• [TASK REQUIREMENTS]: Given the listing below, the answer must be only the number of lines containing the string "traffic".

• [RECORDS TO PROCESS]:
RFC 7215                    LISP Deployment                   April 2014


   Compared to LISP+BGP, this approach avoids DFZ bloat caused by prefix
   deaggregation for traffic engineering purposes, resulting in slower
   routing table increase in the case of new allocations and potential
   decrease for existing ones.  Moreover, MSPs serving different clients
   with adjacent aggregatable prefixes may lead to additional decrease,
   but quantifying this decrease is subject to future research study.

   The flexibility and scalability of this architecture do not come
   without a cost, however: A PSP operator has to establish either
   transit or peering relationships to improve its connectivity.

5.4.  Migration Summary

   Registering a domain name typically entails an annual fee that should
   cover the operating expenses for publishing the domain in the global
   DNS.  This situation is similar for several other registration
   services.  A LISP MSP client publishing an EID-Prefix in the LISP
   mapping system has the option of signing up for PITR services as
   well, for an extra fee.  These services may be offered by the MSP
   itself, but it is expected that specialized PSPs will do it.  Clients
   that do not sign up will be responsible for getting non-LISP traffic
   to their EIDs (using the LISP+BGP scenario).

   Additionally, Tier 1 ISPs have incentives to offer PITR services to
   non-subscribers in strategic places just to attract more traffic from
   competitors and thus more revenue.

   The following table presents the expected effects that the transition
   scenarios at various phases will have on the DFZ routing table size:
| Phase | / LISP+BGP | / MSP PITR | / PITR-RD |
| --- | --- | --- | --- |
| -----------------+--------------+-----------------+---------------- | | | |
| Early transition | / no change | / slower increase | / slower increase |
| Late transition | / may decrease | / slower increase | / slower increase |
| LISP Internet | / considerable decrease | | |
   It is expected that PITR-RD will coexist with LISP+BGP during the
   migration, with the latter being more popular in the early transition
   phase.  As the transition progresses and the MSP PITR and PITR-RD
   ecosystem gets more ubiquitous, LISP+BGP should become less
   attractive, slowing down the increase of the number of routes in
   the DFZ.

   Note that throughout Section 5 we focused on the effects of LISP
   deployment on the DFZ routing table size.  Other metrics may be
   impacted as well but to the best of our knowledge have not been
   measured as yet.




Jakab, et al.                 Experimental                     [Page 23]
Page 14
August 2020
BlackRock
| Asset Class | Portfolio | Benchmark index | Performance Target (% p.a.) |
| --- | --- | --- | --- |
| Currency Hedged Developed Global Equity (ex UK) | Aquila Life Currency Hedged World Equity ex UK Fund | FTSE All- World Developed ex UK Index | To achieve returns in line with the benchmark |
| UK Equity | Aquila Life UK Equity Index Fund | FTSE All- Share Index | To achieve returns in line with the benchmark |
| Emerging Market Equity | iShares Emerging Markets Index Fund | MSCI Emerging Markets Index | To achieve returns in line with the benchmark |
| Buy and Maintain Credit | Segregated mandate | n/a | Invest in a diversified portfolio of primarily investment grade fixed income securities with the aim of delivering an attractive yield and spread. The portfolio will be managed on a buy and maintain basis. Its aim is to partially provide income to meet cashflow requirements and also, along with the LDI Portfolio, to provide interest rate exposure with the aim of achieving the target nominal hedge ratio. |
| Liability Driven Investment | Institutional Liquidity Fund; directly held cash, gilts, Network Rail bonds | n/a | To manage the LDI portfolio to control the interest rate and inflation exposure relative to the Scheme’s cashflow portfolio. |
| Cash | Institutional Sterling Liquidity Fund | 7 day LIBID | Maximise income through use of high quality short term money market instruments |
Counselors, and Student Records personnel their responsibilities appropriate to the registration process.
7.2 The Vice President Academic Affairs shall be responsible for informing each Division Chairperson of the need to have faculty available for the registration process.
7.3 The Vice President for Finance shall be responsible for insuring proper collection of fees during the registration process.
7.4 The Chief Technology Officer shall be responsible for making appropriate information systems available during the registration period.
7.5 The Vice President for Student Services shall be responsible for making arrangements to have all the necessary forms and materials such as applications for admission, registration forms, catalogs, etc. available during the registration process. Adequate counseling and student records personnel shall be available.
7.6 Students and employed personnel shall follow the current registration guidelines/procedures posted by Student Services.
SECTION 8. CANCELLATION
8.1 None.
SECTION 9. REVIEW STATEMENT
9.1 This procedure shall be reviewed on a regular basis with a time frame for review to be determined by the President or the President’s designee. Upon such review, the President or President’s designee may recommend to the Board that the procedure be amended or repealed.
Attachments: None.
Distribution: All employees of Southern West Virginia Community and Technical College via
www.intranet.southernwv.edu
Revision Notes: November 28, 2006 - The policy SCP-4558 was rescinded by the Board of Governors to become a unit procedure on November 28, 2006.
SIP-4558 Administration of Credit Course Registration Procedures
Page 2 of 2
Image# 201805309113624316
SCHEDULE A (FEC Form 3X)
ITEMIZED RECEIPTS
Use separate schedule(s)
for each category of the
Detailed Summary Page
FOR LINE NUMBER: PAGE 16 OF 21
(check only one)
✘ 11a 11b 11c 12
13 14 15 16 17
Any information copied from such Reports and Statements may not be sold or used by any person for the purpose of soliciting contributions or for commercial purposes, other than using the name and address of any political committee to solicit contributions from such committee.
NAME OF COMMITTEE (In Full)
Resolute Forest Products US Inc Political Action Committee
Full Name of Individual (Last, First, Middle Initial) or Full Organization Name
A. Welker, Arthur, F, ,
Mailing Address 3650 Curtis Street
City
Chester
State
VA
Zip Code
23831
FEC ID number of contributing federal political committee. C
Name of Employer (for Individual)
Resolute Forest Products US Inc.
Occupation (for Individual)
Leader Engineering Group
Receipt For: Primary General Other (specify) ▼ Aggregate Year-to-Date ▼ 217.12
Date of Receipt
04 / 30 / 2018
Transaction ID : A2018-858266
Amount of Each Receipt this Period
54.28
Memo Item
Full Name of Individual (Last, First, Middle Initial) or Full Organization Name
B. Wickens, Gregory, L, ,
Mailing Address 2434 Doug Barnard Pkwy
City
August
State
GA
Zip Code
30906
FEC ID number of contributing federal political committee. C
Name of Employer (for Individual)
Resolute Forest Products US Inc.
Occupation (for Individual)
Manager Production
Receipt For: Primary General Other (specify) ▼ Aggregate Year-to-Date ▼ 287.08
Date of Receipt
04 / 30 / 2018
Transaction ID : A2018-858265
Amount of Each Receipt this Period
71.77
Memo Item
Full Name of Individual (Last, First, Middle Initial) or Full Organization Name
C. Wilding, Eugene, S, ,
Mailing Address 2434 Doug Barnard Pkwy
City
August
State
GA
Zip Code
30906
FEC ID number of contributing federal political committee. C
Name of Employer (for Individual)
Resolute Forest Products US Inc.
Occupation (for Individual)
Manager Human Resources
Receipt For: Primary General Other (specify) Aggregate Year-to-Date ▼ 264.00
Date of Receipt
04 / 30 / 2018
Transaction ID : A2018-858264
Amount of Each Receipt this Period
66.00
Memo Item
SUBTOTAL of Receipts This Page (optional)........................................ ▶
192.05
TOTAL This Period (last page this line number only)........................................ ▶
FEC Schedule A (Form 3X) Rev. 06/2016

• [RESULT]: 3